About Introscope Agent Overhead

Document ID : KB000020331
Last Modified Date : 14/02/2018
Show Technical Document Details


  1. How does the Agent overhead distinct?
  2. What is the methodology for measuring the Agent Overhead?
  3. Where does this overhead come from?
  4. How can one control this overhead?


  1. How does the Agent overhead distinct?

    Our overhead can be observed through several ways:

    • CPU:
      CPU overhead on the box (JVM and CLR CPU overhead + any additional "system" overhead + EPAgents overhead).
      The CPU overhead will tell whether additional servers to run the workload or can make it with the current servers. Can be measured using systems performance monitor tool; measure the CPU usage of the system WITH and WITHOUT the Wily Agent.

    • Memory:
      Will mostly impact the JVM and CLR Heaps and the server if extra EPAgents processes run on it. The best way to measure doing heap dump analysis.

    • Response time:
      This is probably the most important one, since it's a direct increase in end users transaction response times.

  2. What's the methodology for measuring it?

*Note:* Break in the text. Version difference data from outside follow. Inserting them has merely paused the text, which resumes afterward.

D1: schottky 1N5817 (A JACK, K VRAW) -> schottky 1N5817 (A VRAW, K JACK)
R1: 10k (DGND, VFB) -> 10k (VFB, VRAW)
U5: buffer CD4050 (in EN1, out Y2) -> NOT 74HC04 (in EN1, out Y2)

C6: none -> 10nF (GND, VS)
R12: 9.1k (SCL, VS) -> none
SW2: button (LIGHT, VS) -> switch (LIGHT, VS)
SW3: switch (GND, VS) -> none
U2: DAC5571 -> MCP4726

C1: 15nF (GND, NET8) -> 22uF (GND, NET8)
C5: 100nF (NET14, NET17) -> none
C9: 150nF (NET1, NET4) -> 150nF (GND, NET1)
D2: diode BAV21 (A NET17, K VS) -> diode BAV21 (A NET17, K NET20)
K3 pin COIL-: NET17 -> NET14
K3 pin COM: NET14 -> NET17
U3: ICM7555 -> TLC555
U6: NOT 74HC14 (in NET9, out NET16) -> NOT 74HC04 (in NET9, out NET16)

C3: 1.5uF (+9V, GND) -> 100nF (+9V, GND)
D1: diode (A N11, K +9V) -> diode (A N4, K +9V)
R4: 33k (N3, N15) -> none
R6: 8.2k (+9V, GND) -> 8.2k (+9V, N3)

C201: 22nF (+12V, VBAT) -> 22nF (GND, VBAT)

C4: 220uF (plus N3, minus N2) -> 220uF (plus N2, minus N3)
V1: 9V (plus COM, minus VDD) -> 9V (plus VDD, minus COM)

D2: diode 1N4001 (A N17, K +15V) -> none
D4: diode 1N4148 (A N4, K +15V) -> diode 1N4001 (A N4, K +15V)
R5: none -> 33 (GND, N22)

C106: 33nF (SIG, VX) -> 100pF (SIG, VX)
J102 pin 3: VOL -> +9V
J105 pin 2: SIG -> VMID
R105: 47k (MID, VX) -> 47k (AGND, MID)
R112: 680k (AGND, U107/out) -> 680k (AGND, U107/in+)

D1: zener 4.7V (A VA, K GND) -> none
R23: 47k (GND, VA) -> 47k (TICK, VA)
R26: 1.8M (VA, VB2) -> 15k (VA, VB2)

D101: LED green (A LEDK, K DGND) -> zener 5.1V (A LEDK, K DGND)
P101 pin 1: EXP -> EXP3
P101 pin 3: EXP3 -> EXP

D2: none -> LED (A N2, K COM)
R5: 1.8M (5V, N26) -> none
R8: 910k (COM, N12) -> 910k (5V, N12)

    • Run a load test (preferably 3 identical ones in a row) for about 20 minutes without the Agent in place. Measure CPU usage on the box and transaction response times. At the end of the run, you get an "average CPU usage % without Agent" and an "average R/T without Agent", which you can average across several runs
    • Run the same identical load test (again 3 if possible) for the same amount of time with the Agent in place. Measure same metrics. You get "average CPU usage % with Agent" and "average R/T with Agent"
    • The CPU overhead is ("average CPU usage % with Agent" - "average CPU usage % without Agent")/ "average CPU usage % without Agent" *100
    • The response time overhead is ("average R/T with Agent" - "average R/T without Agent") / "average R/T without Agent" *100


      "average CPU usage % without Agent": 50%
      "average CPU usage % with Agent": 55%
      "average R/T without Agent": 1200 ms
      "average R/T with Agent": 1400 ms

    • CPU overhead = (55-50)/50*100 = 10%
    • R/T overhead = (1400-1200)/1200*100=16,7%

  3. Where does this overhead come from?

    Two forms of overhead:

    1. Static (just the footprint of the Agent being here)
    2. Dynamic (Agent probes being exercised)

    Static :
    Static is mostly negligible, unless in rare cases where we've seen PMI/JMX metrics data collection or Platform monitors showing high levels of CPU. Or if you have a LOT of metrics, you might be consuming a lot of memory which in turns triggers a high GC activity and increases CPU utilization.

    90% of cases, your overhead will come from the probes executed at runtime during transactional activity.

  4. How can one control this overhead?

    First you have to determine where it comes from. Since the most likely source of overhead are probes executed too often.

    Go to the Investigator on your Agent and use the search tab for "Responses Per Interval", sort by highest invocations and start trimming down your instrumentation by commenting the tracers responsible for those metrics.

    Run a new load test, clear and repeat until you arrive below the desired overhead level.

    If you've removed a good number of tracers and are still faced with too high overhead levels, your overhead might be coming from Platform Monitors, PMI, JMX or another problem in the Agent (too many metrics for example) Disable these one by one, followed by a load test until you find your culprit.